Many years later, Khusrau's son, lusting after his throne and wife, imprisoned him in a dungeon, where he was assassinated. After the splendid burial, Shīrīn, who had agreed to marry him, asked to be left alone for a final farewell, locked the vault door, and fatally stabbed herself.

This episode appears in Khusrau va Shīrīn (1180), the second story in Niẓāmī's Khamsa (Quintet).

Exhibition section: 

Persian poetry
The Persians loved their poetry and their poets, though the Qur˒an warned against believing their words (sura 69.41) and "those straying in evil who follow them" (sura 26.224). While Arabic was the first language of Islam and the language of the Qur˒an, Persian was favored by poets. Even Firdausī's (940–1020) celebrated Shāhnāma (Book of Kings), the national epic of Persian, was written in verse—some 50,000 couplets! Rūmī (1207–1273), the best known of the Sufi poets, put poetry in perspective when he wrote, "A hundred thousand books of poetry existed / Before the word of the illiterate [Prophet] they were put to shame!" (Masnavī I, 529).
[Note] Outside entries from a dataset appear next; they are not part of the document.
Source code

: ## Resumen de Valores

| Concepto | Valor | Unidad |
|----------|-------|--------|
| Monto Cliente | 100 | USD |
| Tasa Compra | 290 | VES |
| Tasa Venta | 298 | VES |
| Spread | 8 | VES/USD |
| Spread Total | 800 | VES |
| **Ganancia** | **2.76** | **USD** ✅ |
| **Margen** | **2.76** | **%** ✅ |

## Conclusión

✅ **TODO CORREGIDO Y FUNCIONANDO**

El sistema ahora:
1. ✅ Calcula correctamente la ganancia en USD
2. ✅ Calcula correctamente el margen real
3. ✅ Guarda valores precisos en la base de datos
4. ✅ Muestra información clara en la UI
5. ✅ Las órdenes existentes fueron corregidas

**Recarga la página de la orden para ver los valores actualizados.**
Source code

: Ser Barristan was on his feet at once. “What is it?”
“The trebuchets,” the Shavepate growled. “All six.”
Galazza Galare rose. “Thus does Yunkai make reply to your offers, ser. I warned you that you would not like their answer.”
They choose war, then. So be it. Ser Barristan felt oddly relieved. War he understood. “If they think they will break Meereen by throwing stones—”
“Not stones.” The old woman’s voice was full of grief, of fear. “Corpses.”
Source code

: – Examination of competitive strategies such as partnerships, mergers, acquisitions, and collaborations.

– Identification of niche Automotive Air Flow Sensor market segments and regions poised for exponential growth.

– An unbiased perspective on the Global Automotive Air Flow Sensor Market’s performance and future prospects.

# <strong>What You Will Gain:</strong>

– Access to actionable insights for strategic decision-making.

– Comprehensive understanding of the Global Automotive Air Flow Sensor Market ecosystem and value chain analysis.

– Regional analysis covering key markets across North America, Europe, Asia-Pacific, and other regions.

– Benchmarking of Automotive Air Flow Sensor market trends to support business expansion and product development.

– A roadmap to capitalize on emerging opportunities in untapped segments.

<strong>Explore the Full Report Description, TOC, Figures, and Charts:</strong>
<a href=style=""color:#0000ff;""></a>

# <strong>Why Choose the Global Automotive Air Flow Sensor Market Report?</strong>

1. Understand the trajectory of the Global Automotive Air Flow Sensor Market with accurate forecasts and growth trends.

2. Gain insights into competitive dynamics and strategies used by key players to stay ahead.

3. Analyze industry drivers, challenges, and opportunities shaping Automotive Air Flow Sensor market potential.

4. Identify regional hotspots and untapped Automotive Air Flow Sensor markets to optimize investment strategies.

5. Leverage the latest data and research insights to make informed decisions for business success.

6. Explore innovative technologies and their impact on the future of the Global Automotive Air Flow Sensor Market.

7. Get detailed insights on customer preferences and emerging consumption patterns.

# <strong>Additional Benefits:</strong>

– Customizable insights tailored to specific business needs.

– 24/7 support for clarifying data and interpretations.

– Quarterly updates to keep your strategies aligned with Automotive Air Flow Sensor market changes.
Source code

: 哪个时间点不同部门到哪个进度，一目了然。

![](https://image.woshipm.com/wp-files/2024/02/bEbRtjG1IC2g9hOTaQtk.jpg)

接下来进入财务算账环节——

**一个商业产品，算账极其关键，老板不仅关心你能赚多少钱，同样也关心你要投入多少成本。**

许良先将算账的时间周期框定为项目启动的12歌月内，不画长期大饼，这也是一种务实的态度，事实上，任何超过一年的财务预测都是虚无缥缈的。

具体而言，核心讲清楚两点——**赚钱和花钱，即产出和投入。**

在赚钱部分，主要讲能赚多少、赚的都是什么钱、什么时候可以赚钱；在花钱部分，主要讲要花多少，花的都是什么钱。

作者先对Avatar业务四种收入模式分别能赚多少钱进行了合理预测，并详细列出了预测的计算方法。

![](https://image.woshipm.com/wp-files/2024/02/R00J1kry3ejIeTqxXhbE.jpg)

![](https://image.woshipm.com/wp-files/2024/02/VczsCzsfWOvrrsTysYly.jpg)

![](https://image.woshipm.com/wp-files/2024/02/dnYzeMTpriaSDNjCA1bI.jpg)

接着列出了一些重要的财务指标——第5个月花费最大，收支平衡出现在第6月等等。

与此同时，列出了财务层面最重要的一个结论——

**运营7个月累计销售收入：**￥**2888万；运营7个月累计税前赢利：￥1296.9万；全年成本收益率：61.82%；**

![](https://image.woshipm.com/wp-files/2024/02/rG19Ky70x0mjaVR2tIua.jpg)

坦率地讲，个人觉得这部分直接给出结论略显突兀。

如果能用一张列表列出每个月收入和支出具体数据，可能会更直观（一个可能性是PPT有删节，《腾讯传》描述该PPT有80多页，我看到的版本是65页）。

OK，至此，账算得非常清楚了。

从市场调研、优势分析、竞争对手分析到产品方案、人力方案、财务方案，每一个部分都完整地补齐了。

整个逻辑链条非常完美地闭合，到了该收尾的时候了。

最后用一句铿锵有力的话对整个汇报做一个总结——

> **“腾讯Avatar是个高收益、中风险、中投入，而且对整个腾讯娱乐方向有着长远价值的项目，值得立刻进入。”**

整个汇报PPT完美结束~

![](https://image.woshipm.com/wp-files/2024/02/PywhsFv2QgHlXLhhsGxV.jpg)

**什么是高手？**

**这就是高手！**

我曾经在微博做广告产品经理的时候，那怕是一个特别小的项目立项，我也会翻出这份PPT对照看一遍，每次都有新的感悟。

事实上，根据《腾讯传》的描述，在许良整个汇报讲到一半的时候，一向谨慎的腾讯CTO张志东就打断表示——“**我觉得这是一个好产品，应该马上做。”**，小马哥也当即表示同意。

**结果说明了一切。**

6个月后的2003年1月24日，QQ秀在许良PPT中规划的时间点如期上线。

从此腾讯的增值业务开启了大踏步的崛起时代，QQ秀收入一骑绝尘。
Presented here are illustrations of Firdausī's Shāhnāma as well as works by Sa˓ dī (ca.1184–1292), Hāfiz (ca. 1320–1389), and Jāmī (1414–1492), regarded as the last of the great Sufi poets. Also featured are illustrations from each of the five poems of the Khamsa (Quintet), by Niẓāmī (ca. 1141–1209), especially Lailā and Majnūn (The Persian Romeo and Juliet) and Bahrām Gūr's Seven Princesses.